=== Source document ===
★ ★ ★

CASHIN: No. No. Absolutely not. The immediate block was quite nice. The guy next door - he moved immediately, and a Jewish family moved in. And, you know, we became real buddies with the Jewish family. But the people in the immediate neighborhood were very nice. We had no problems. All the kids played together.

GROSS: So as a result of moving to a middle-class neighborhood that you were supposed to be shut out of because you were black - but as a result of moving there, you got to go to a better school than you would have 'cause the better schools are usually in the middle-class neighborhoods and back then, certainly, in the white neighborhoods. So you got a good education. But you also - you and your brother, I think, you know, helped to integrate the school. It's not a role you volunteered for. It's more of a role, like, your parents volunteered you for. What were the pressures on you as a child integrating a school?

CASHIN: Well, for the most part, it was OK. I mean, again, Huntsville was not - I didn't have anything like Little Rock. You know I mean? I never had some adults shouting at me or anything. I mean, I can remember a few things here and there - you know, some white kid calling me jungle bunny. You know, just little things - but just modest, little things.

For the most part, everything was fine. You know, the teachers were fine. I made friends. But, you know, I've got to say, I mean, I ended up - we ended up moving out of that neighborhood and back to the neighborhood I was born in. And I went to an integrated school on the other side of town. And I got a very good education over 12 years at Huntsville public schools.

I got to go to public school at a time when the work of Thurgood Marshall - you know, the South was living up to it. Integrated, well-resourced schools with good teachers who cared about me - and I can't say that that's for the neighborhoods I lived in. You know, for that - the black side of town we moved back to, I can't say that that's the case today, unfortunately.

GROSS: So the year that your father created the National Democratic Party of Alabama as an alternative to the Democratic Party of segregationist George Wallace - so that was 1967, the year of the Loving decision. The year before that, the Alabama Democratic Party gave up its official slogan, which was white supremacy for the right.

CASHIN: Yes.

GROSS: Again, in terms of how remarkable our history is in America - in 1966, the Democratic Party actually had that as a slogan. White supremacy for the right.

CASHIN: Yes. It was - a rooster was their emblem. And it said white supremacy above the rooster's head and for the right on the banner below. And think about that. The Voting Rights Act is passed in 1965. You had hundreds of thousands of newly registered voters in the state entering the voting booth for the first time. And the Democratic Party's the only game in town. And what do you see but that slogan?

And I've told that story - you know, gave a speech last year in Alabama. And I had people come up to me and say, I didn't know that. And then they didn't - you know, went back and looked at it. It's like, I can't believe it. It's like, you know, we will forget history if we don't keep bringing it up again.

GROSS: If you're just joining us, my guest is Sheryll Cashin, author of the new book "Loving: Interracial Intimacy In America And The Threat To White Supremacy." She's also the author of an earlier book. That's a memoir called "The Agitator's Daughter." We're going to take a short break, and we'll be right back. This is FRESH AIR.

(SOUNDBITE OF MUSIC)

GROSS: This is FRESH AIR. Let's get back to my interview with Sheryll Cashin. She's the author of the new book "Loving: Interracial Intimacy And The Threat To White Supremacy." It's about the Supreme Court decision Loving v. Virginia that overturned state laws banning marriage between whites and people of color. June 12 marks the 50th anniversary of the decision.

★ ★ ★

=== Source material ===
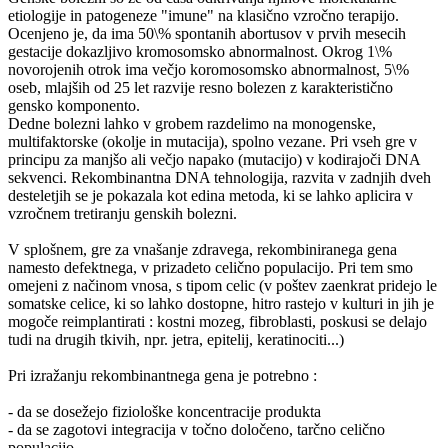
etiologije in patogeneze "imune" na klasično vzročno terapijo.
Ocenjeno je, da ima 50\% spontanih abortusov v prvih mesecih
gestacije dokazljivo kromosomsko abnormalnost. Okrog 1\%
novorojenih otrok ima večjo koromosomsko abnormalnost, 5\%
oseb, mlajših od 25 let razvije resno bolezen z karakteristično
gensko komponento.
Dedne bolezni lahko v grobem razdelimo na monogenske,
multifaktorske (okolje in mutacija), spolno vezane. Pri vseh gre v
principu za manjšo ali večjo napako (mutacijo) v kodirajoči DNA
sekvenci. Rekombinantna DNA tehnologija, razvita v zadnjih dveh
desteletjih se je pokazala kot edina metoda, ki se lahko aplicira v
vzročnem tretiranju genskih bolezni.
V splošnem, gre za vnašanje zdravega, rekombiniranega gena
namesto defektnega, v prizadeto celično populacijo. Pri tem smo
omejeni z načinom vnosa, s tipom celic (v poštev zaenkrat pridejo le
somatske celice, ki so lahko dostopne, hitro rastejo v kulturi in jih je
mogoče reimplantirati : kostni mozeg, fibroblasti, poskusi se delajo
tudi na drugih tkivih, npr. jetra, epitelij, keratinociti...)
Pri izražanju rekombinantnega gena je potrebno :
- da se dosežejo fiziološke koncentracije produkta
- da se zagotovi integracija v točno določeno, tarčno celično
populacijo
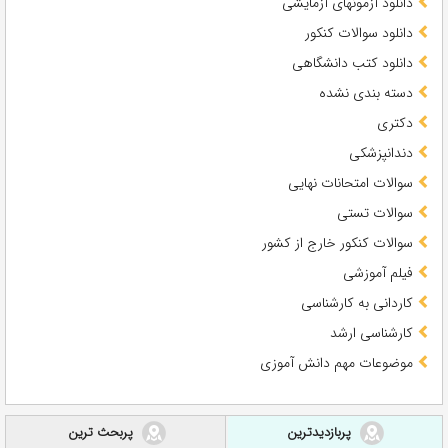
دانلود آزمونهای آزمایشی
دانلود سوالات کنکور
دانلود کتب دانشگاهی
دسته بندی نشده
دکتری
دندانپزشکی
سوالات امتحانات نهایی
سوالات تستی
سوالات کنکور خارج از کشور
فیلم آموزشی
کاردانی به کارشناسی
کارشناسی ارشد
موضوعات مهم دانش آموزی
پربازدیدترین
پربحث ترین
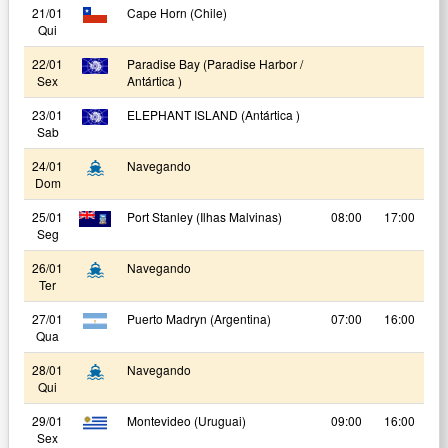
21/01
Cape Horn (Chile)
Qui
22/01
Paradise Bay (Paradise Harbor /
Sex
Antártica )
23/01
ELEPHANT ISLAND (Antártica )
Sab
24/01
Navegando
Dom
25/01
Port Stanley (Ilhas Malvinas)
08:00
17:00
Seg
26/01
Navegando
Ter
27/01
Puerto Madryn (Argentina)
07:00
16:00
Qua
28/01
Navegando
Qui
29/01
Montevideo (Uruguai)
09:00
16:00
Sex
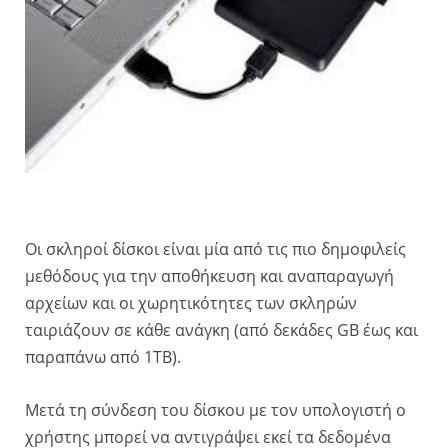
Οι σκληροί δίσκοι είναι μία από τις πιο δημοφιλείς
μεθόδους για την αποθήκευση και αναπαραγωγή
αρχείων και οι χωρητικότητες των σκληρών
ταιριάζουν σε κάθε ανάγκη (από δεκάδες GB έως και
παραπάνω από 1TB).
Μετά τη σύνδεση του δίσκου με τον υπολογιστή ο
χρήστης μπορεί να αντιγράψει εκεί τα δεδομένα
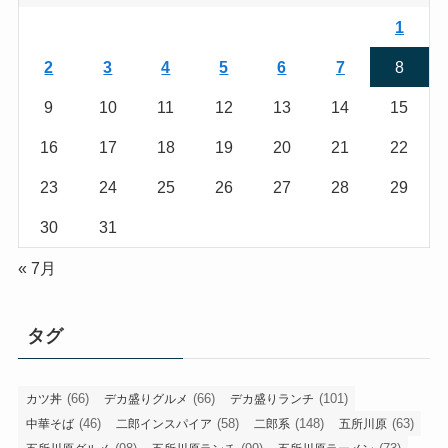
1
2
3
4
5
6
7
8
9
10
11
12
13
14
15
16
17
18
19
20
21
22
23
24
25
26
27
28
29
30
31
« 7月
タグ
(66)
(66)
(101)
カツ丼
デカ盛りグルメ
デカ盛りランチ
(46)
(58)
(148)
(63)
中華そば
二郎インスパイア
二郎系
五所川原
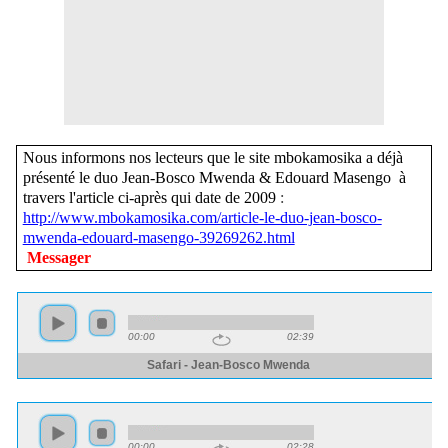
Nous informons nos lecteurs que le site mbokamosika a déjà
présenté le duo Jean-Bosco Mwenda & Edouard Masengo à
travers l'article ci-après qui date de 2009
:
http://www.mbokamosika.com/article-le-duo-jean-bosco-
mwenda-edouard-masengo-39269262.html
Messager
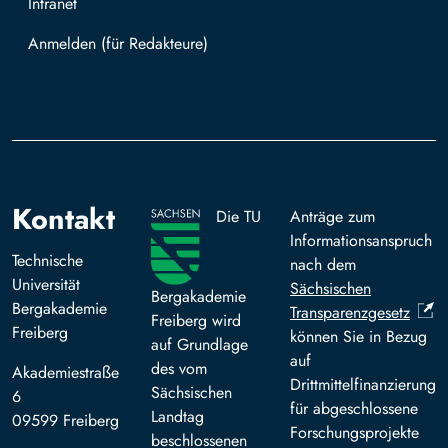
Intranet
Mit TUBAF Login anmelden
Kontakt
Die TU
Anträge zum
Informationsanspruch
Technische
nach dem
Universität
Sächsischen
Bergakademie
Bergakademie
Transparenzgesetz
Freiberg wird
Freiberg
können Sie in Bezug
auf Grundlage
auf
des vom
Akademiestraße
Drittmittelfinanzierung
Sächsischen
6
für abgeschlossene
Landtag
09599 Freiberg
Forschungsprojekte
beschlossenen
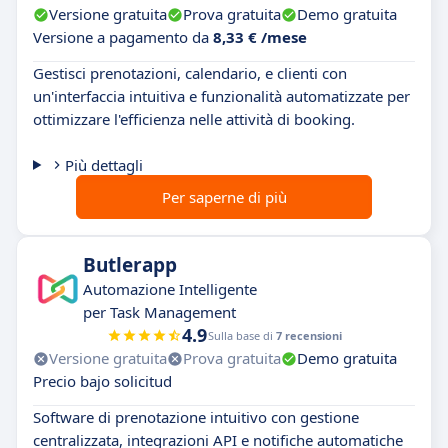
Versione gratuita
Prova gratuita
Demo gratuita
Versione a pagamento da
8,33 € /mese
Gestisci prenotazioni, calendario, e clienti con
un'interfaccia intuitiva e funzionalità automatizzate per
ottimizzare l'efficienza nelle attività di booking.
Più dettagli
Per saperne di più
Butlerapp
Automazione Intelligente
per Task Management
4.9
Sulla base di
7 recensioni
Versione gratuita
Prova gratuita
Demo gratuita
Precio bajo solicitud
Software di prenotazione intuitivo con gestione
centralizzata, integrazioni API e notifiche automatiche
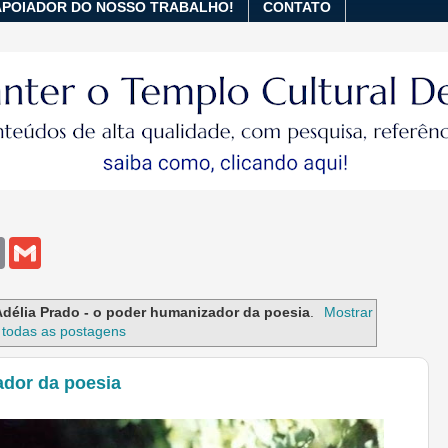
APOIADOR DO NOSSO TRABALHO!
CONTATO
E
G
m
m
a
a
i
i
l
l
Adélia Prado - o poder humanizador da poesia
.
Mostrar
todas as postagens
ador da poesia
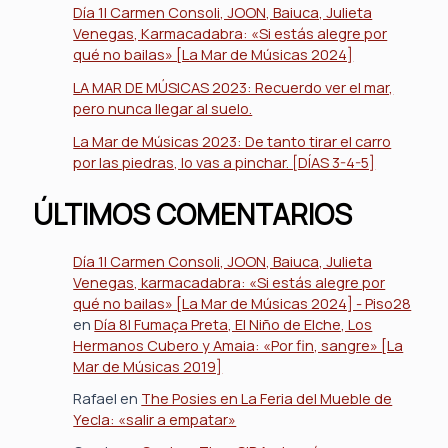
Día 1| Carmen Consoli, JOON, Baiuca, Julieta
Venegas, Karmacadabra: «Si estás alegre por
qué no bailas» [La Mar de Músicas 2024]
LA MAR DE MÚSICAS 2023: Recuerdo ver el mar,
pero nunca llegar al suelo.
La Mar de Músicas 2023: De tanto tirar el carro
por las piedras, lo vas a pinchar. [DÍAS 3-4-5]
ÚLTIMOS COMENTARIOS
Día 1| Carmen Consoli, JOON, Baiuca, Julieta
Venegas, karmacadabra: «Si estás alegre por
qué no bailas» [La Mar de Músicas 2024] - Piso28
en
Día 8| Fumaça Preta, El Niño de Elche, Los
Hermanos Cubero y Amaia: «Por fin, sangre» [La
Mar de Músicas 2019]
Rafael
en
The Posies en La Feria del Mueble de
Yecla: «salir a empatar»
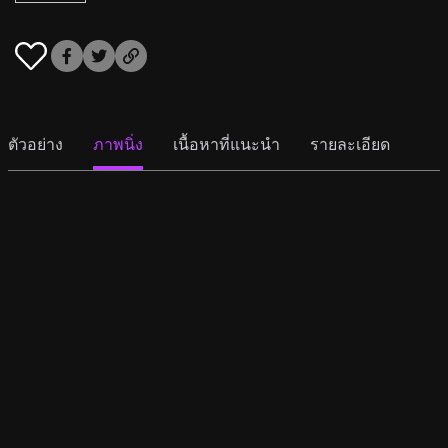
ตัวอย่าง
ภาพนิ่ง
เนื้อหาที่แนะนำ
รายละเอียด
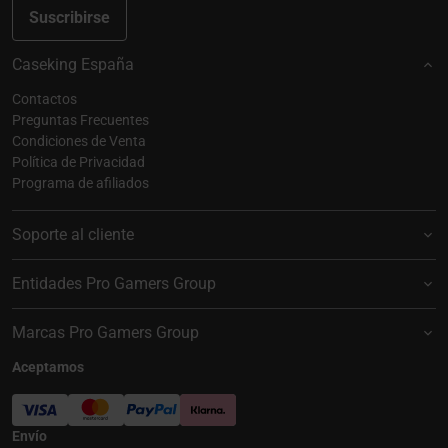
Suscribirse
Caseking España
Contactos
Preguntas Frecuentes
Condiciones de Venta
Política de Privacidad
Programa de afiliados
Soporte al cliente
Entidades Pro Gamers Group
Marcas Pro Gamers Group
Aceptamos
Envío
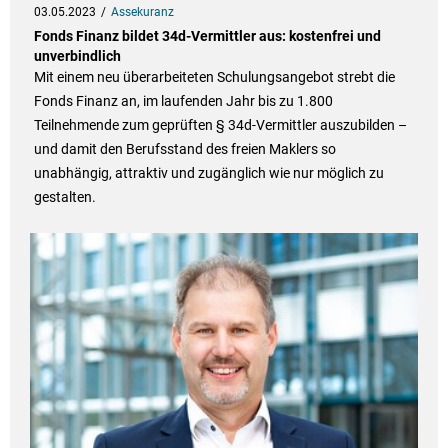
03.05.2023
Assekuranz
Fonds Finanz bildet 34d-Vermittler aus: kostenfrei und
unverbindlich
Mit einem neu überarbeiteten Schulungsangebot strebt die
Fonds Finanz an, im laufenden Jahr bis zu 1.800
Teilnehmende zum geprüften § 34d-Vermittler auszubilden –
und damit den Berufsstand des freien Maklers so
unabhängig, attraktiv und zugänglich wie nur möglich zu
gestalten.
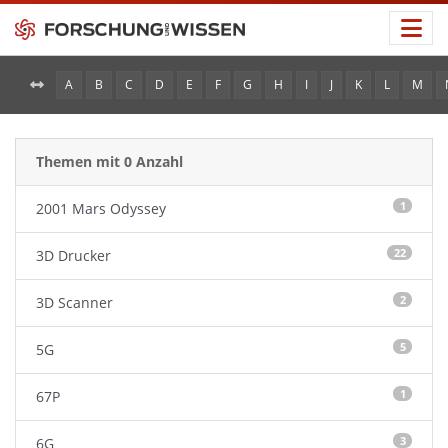
A
B
C
D
E
F
G
H
I
J
K
L
M
Themen mit 0
Anzahl
1
2001 Mars Odyssey
22
3D Drucker
2
3D Scanner
5
5G
1
67P
3
6G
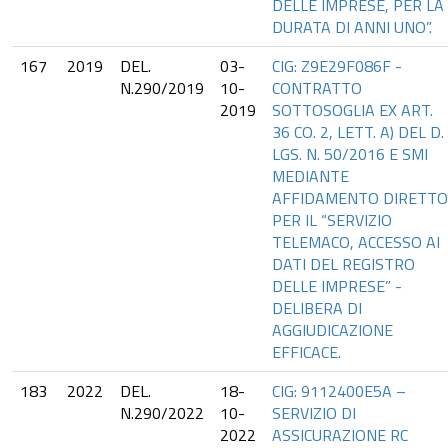
DELLE IMPRESE, PER LA
DURATA DI ANNI UNO”.
167
2019
DEL.
03-
CIG: Z9E29F086F -
N.290/2019
10-
CONTRATTO
2019
SOTTOSOGLIA EX ART.
36 CO. 2, LETT. A) DEL D.
LGS. N. 50/2016 E SMI
MEDIANTE
AFFIDAMENTO DIRETTO
PER IL “SERVIZIO
TELEMACO, ACCESSO AI
DATI DEL REGISTRO
DELLE IMPRESE” -
DELIBERA DI
AGGIUDICAZIONE
EFFICACE.
183
2022
DEL.
18-
CIG: 9112400E5A –
N.290/2022
10-
SERVIZIO DI
2022
ASSICURAZIONE RC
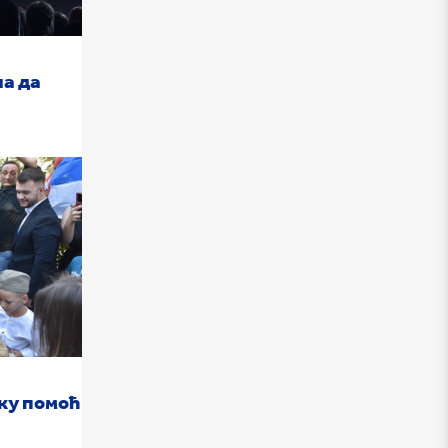
а да
ку помоћ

★ ★ ★

=== Instructions ===
1. List every four-digit year mentioned in the Fresh Air interview with Sheryll Cashin.
2. Pick up the Fresh Air interview with Sheryll Cashin right after its last sentence and keep it going.

=== Task results ===
1. 1967, 1966, 1965

2.
Cashin is a law professor at Georgetown University. She clerked for Thurgood Marshall, who was the first African-American Supreme Court justice. She grew up in Huntsville, Ala. Her parents were civil-rights activists.

So your father turns to politics. He not only starts this new Democratic Party. He runs on it. He runs for governor against George Wallace.

CASHIN: Yes (laughter).

GROSS: Needless to say, he loses.

(LAUGHTER)

CASHIN: Right. But if he were here, he'd say, I got 14 percent of the vote.

(LAUGHTER)

GROSS: So this must've change your life a lot because your father's out campaigning a lot. You're sometimes out campaigning with him. How old were you then?

CASHIN: It was 1970. So I was about 9.

GROSS: What was it like for you to watch your father run for office against George Wallace?

CASHIN: Well I never saw them debate side by side. I don't think, you know - he wouldn't have - I don't think Wallace would have done that. But I - these are some of the fondest memories of my childhood. My father was a dentist by profession, made quite a bit of money, had bought himself a four-seater airplane. And he was a pilot and flew it himself.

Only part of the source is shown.